Halal-Konzept, Anime-Ästhetik, ausgefallene Ideen: Das Funky Ramen hat eigene Werte – und wurde damit für den ArchDaily »Building of the Year 2026« nominiert. Wer Klassik sucht, wird enttäuscht sein: Sushi, Donburi und Nudelsuppen sind zeitgemäß gestylt und interpretiert.
Frische, handgemachte Nudelsuppen in einem der ältesten japanischen Restaurants der Stadt – hier hat man schon lange vor dem Ramen-Hype dampfende Schüsseln voller Glücklichmacher serviert. Auch die Vorspeisen sind richtig gut. Stilecht dazu: japanisches Bier vom Fass.
30 Jahre Ramenkompetenz in Akita, seit 2023 in Oberkassel: Kazuya Endos erstes Lokal außerhalb Japans überzeugt. Neben den Klassikern schmecken Nira Soba mit saftigem Schweinefleisch und Schnittknoblauch, Kantonmen mit seidig-reicher Brühe – und die handgemachten Garnelen-Wantan.
Yakitori über echter Holzkohle, Sushi vom Meister, gegrillter Aal: Das Kushi-Tei ist einer dieser Spots, die Japan leben, nicht nur imitieren. Mittags Teishoku-Sets und spontane Besuche ohne Reservierung, abends volles Programm, Menü oder à la carte, Reservierung empfohlen.
Japanische Hausmannskost im Japanviertel mit Fokus auf Hähnchengerichte. Limitierte Portionen bei der »Noukou Tori Soba«, einer stundenlang ausgekochten Hühnerbrühe mit knusprigem Schnitzeltopping – first come, first served.

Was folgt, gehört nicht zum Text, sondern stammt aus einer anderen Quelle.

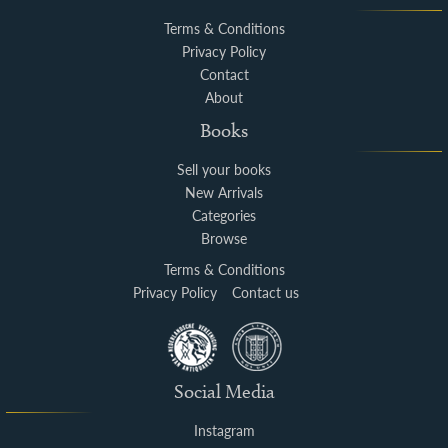
Terms & Conditions
Privacy Policy
Contact
About
Books
Sell your books
New Arrivals
Categories
Browse
Terms & Conditions
Privacy Policy
Contact us
Social Media
Instagram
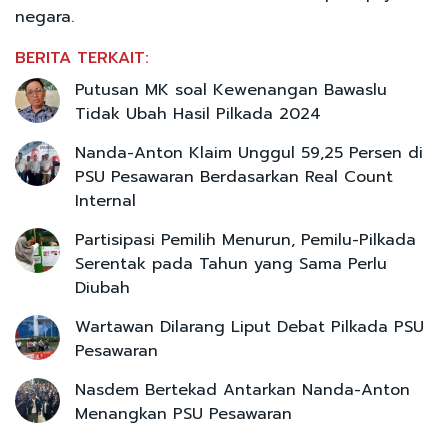
negara.
BERITA TERKAIT:
Putusan MK soal Kewenangan Bawaslu
Tidak Ubah Hasil Pilkada 2024
Nanda-Anton Klaim Unggul 59,25 Persen di
PSU Pesawaran Berdasarkan Real Count
Internal
Partisipasi Pemilih Menurun, Pemilu-Pilkada
Serentak pada Tahun yang Sama Perlu
Diubah
Wartawan Dilarang Liput Debat Pilkada PSU
Pesawaran
Nasdem Bertekad Antarkan Nanda-Anton
Menangkan PSU Pesawaran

Curry, Tan Tan Men und Gyoza gibt es unbegrenzt.
Hier kocht ein ehemaliger Takumi-Koch seine eigene Interpretation des japanischen Exportschlagers Ramen – schlicht, präzise, zart. Das Angebot ist gut mit kleinen Snacks wie Avo Roll, Gyoza oder Takoyaki, Karaage, Reisgerichten und fünf Nudelsuppen ohne Topping-Unendlichkeit.
Empfehlenswerter Japan-Imbiss mit zwei Standorten. Das Lokal in Friedrichstadt bietet neben Sushi auch Ramen an. Die Besitzer stammen aus einem Fischerdorf in der Präfektur Kagoshima und bringen die Liebe zu gutem Fisch in verschiedenen Variationen nach Düsseldorf.